Prince William and Prince Harry helped lead Britain in commemorating the country’s war dead on Sunday.

William, 31, who served as a RAF search and rescue helicopter pilot until September, was watched by wife Kate as he laid a wreath of poppies at a memorial in central London. He followed his brother, army captain Harry, 29, who donned his ceremonial Household Cavalry great coat with wide red collar, in paying tribute on behalf of his father, Prince Charles (who is in India with wife Camilla, Duchess of Cornwall).

As in previous years, Kate, 31, watched from a balcony above Whitehall, central London, alongside William s aunt Sophie, Countess of Wessex, and Tim Laurence, the husband of Princess Anne. Kate donned a brooch in the shape of a poppy – the traditional symbol worn to honor those who have perished in wars.
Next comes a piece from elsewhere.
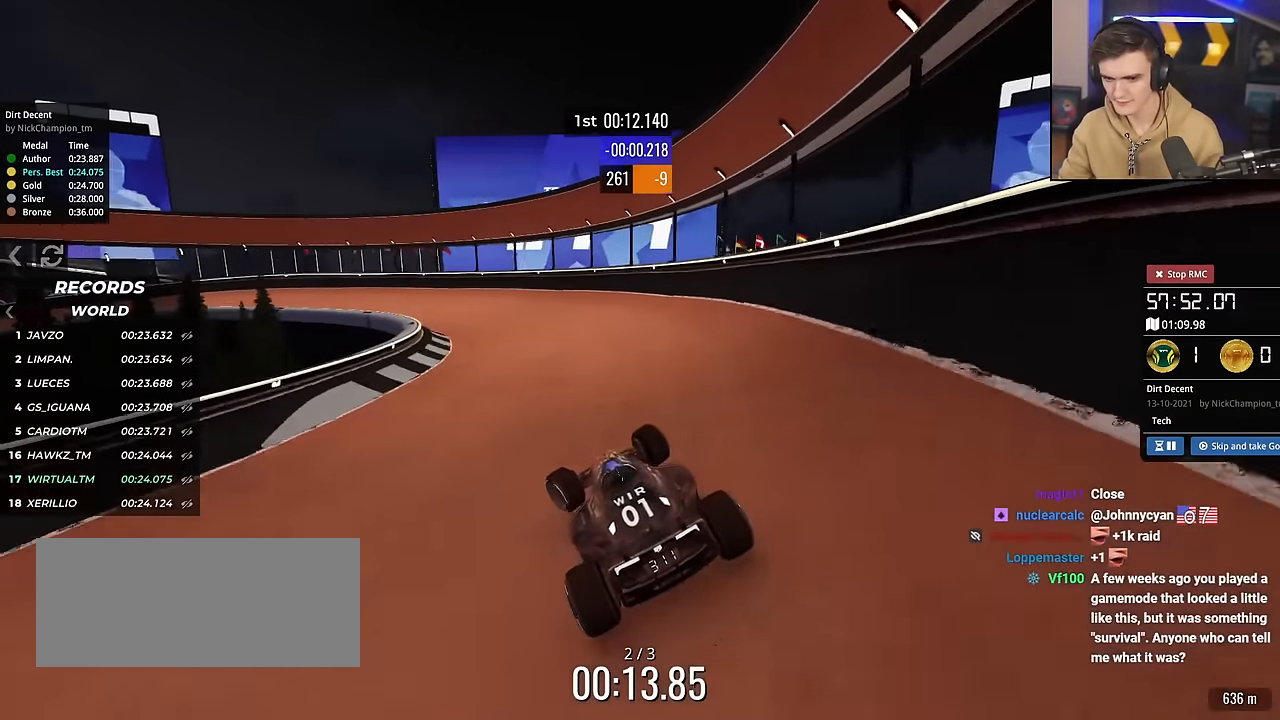
{"keys": ["left", "up"], "events": [[184, "left", "up"], [284, "left", "down"]]}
A centerpiece of the ceremony attended by 10,000 servicemen and women, religious and political leaders was the observance of a two-minute silence. Following that, Queen Elizabeth (who wore a cluster of red poppies on her lapel) stepped forward to lay the first wreath at the Cenotaph in Whitehall. She was joined by her husband, Prince Philip, 92, a former naval officer.

Sunday’s ceremony (a continuation from Poppy Day in London on Thursday) remembered those who died in the two world wars and conflicts since.

A day prior, William stood in silence with 66,000 rugby fans as they paused for two minutes to remember those lost before a match between Wales and South Africa.

Following the game, William received some gifts for son Prince George – a little shirt from the Wales squad and a little springbok toy from the victorious South Africans.